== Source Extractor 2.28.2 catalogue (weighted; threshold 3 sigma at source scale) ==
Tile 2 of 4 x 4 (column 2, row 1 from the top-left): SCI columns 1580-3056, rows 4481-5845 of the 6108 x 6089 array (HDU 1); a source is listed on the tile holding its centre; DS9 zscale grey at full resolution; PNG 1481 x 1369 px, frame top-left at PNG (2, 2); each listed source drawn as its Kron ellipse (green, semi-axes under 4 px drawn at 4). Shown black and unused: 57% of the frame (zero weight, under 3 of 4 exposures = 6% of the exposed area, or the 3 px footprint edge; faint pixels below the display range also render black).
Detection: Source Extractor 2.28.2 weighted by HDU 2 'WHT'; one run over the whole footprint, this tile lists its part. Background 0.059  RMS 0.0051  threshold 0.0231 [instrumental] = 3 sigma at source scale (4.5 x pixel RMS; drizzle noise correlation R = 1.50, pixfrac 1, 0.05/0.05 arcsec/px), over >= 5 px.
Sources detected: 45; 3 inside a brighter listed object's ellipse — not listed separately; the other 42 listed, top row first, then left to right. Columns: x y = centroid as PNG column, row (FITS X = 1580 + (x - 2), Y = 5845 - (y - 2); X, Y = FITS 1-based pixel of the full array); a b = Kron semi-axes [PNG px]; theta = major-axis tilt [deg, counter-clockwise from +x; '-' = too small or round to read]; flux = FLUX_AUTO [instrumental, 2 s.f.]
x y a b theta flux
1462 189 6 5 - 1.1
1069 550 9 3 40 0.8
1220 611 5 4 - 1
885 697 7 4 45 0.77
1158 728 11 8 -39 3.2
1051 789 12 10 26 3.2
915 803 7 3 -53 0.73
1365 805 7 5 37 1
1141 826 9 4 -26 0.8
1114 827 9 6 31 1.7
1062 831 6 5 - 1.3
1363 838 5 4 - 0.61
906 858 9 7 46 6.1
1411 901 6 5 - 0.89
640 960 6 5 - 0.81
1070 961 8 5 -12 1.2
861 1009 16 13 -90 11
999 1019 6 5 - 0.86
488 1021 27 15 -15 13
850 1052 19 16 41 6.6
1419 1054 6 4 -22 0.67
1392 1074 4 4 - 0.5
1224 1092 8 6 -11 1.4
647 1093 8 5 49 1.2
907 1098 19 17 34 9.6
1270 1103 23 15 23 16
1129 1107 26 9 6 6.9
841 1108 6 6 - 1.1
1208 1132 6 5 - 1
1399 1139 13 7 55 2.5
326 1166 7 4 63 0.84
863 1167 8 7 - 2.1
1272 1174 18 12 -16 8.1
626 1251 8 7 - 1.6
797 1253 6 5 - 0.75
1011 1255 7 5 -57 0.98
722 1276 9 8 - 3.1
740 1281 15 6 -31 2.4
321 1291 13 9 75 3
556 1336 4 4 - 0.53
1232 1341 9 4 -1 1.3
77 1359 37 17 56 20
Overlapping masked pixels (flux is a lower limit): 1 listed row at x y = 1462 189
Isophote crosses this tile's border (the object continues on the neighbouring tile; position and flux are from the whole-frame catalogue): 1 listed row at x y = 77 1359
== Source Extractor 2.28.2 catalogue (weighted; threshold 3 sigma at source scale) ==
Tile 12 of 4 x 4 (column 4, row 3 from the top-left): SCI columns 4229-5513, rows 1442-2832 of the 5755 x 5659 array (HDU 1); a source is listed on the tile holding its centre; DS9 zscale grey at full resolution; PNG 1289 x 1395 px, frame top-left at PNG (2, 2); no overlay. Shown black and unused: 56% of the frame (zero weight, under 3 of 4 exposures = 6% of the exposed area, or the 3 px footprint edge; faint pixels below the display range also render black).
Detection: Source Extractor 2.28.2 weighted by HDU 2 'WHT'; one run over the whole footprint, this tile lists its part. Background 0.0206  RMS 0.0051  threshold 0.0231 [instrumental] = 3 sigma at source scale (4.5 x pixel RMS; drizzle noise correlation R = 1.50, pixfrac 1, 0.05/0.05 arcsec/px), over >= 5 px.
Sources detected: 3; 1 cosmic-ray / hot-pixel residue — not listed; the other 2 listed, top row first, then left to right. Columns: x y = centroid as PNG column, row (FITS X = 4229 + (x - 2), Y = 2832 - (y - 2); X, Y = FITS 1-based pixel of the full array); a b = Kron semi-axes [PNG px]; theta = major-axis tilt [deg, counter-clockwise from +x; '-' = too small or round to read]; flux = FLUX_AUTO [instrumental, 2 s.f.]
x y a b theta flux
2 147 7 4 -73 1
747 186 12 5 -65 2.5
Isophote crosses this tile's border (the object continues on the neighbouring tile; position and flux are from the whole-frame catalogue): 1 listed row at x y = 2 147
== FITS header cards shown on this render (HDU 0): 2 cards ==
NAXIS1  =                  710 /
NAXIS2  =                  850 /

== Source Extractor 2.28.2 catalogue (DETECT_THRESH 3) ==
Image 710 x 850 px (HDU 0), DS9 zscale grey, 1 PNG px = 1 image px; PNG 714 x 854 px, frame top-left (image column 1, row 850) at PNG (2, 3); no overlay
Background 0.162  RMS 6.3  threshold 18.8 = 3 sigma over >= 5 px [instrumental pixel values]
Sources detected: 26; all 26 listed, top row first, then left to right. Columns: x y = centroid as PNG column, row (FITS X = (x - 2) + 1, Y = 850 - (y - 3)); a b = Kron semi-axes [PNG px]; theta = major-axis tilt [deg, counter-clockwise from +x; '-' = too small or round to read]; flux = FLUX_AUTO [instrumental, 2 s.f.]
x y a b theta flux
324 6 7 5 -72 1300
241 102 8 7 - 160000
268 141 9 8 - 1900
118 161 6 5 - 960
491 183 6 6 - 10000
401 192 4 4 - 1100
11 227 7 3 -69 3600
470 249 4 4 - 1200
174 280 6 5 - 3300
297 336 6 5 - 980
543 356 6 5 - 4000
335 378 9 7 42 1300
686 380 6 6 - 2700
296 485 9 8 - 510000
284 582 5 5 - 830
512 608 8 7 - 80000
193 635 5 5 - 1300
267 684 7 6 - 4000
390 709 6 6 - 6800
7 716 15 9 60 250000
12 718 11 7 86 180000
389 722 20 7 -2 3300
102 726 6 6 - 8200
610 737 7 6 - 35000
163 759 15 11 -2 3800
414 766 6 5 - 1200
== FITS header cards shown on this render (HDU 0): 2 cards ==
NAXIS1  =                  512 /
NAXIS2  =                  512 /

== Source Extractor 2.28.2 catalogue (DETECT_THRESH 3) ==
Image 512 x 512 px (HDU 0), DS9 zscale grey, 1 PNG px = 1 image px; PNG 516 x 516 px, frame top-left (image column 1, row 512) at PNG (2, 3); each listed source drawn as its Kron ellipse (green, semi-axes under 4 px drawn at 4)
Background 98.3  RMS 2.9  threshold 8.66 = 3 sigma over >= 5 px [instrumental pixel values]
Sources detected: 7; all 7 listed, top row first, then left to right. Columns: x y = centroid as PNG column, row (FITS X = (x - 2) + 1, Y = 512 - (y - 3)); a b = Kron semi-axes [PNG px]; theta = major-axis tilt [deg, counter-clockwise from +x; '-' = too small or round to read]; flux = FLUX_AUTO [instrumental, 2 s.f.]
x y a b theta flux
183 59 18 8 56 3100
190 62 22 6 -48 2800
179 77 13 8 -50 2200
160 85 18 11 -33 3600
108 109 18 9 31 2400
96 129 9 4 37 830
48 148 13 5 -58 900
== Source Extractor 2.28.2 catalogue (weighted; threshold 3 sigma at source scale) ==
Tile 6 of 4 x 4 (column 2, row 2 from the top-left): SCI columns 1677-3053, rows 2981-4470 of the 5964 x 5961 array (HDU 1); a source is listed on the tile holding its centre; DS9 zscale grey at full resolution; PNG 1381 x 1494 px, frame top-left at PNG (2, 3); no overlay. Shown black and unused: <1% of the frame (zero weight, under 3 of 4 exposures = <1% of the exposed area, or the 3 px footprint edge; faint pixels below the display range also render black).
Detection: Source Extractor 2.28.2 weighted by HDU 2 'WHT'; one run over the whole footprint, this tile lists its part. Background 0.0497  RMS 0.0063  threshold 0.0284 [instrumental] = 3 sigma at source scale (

========

* What you need to do: Reproduce the material word for word, from its first line up to and including the line with "1070 961 8 5 -12 1.2".

* Solution below:
== Source Extractor 2.28.2 catalogue (weighted; threshold 3 sigma at source scale) ==
Tile 2 of 4 x 4 (column 2, row 1 from the top-left): SCI columns 1580-3056, rows 4481-5845 of the 6108 x 6089 array (HDU 1); a source is listed on the tile holding its centre; DS9 zscale grey at full resolution; PNG 1481 x 1369 px, frame top-left at PNG (2, 2); each listed source drawn as its Kron ellipse (green, semi-axes under 4 px drawn at 4). Shown black and unused: 57% of the frame (zero weight, under 3 of 4 exposures = 6% of the exposed area, or the 3 px footprint edge; faint pixels below the display range also render black).
Detection: Source Extractor 2.28.2 weighted by HDU 2 'WHT'; one run over the whole footprint, this tile lists its part. Background 0.059  RMS 0.0051  threshold 0.0231 [instrumental] = 3 sigma at source scale (4.5 x pixel RMS; drizzle noise correlation R = 1.50, pixfrac 1, 0.05/0.05 arcsec/px), over >= 5 px.
Sources detected: 45; 3 inside a brighter listed object's ellipse — not listed separately; the other 42 listed, top row first, then left to right. Columns: x y = centroid as PNG column, row (FITS X = 1580 + (x - 2), Y = 5845 - (y - 2); X, Y = FITS 1-based pixel of the full array); a b = Kron semi-axes [PNG px]; theta = major-axis tilt [deg, counter-clockwise from +x; '-' = too small or round to read]; flux = FLUX_AUTO [instrumental, 2 s.f.]
x y a b theta flux
1462 189 6 5 - 1.1
1069 550 9 3 40 0.8
1220 611 5 4 - 1
885 697 7 4 45 0.77
1158 728 11 8 -39 3.2
1051 789 12 10 26 3.2
915 803 7 3 -53 0.73
1365 805 7 5 37 1
1141 826 9 4 -26 0.8
1114 827 9 6 31 1.7
1062 831 6 5 - 1.3
1363 838 5 4 - 0.61
906 858 9 7 46 6.1
1411 901 6 5 - 0.89
640 960 6 5 - 0.81
1070 961 8 5 -12 1.2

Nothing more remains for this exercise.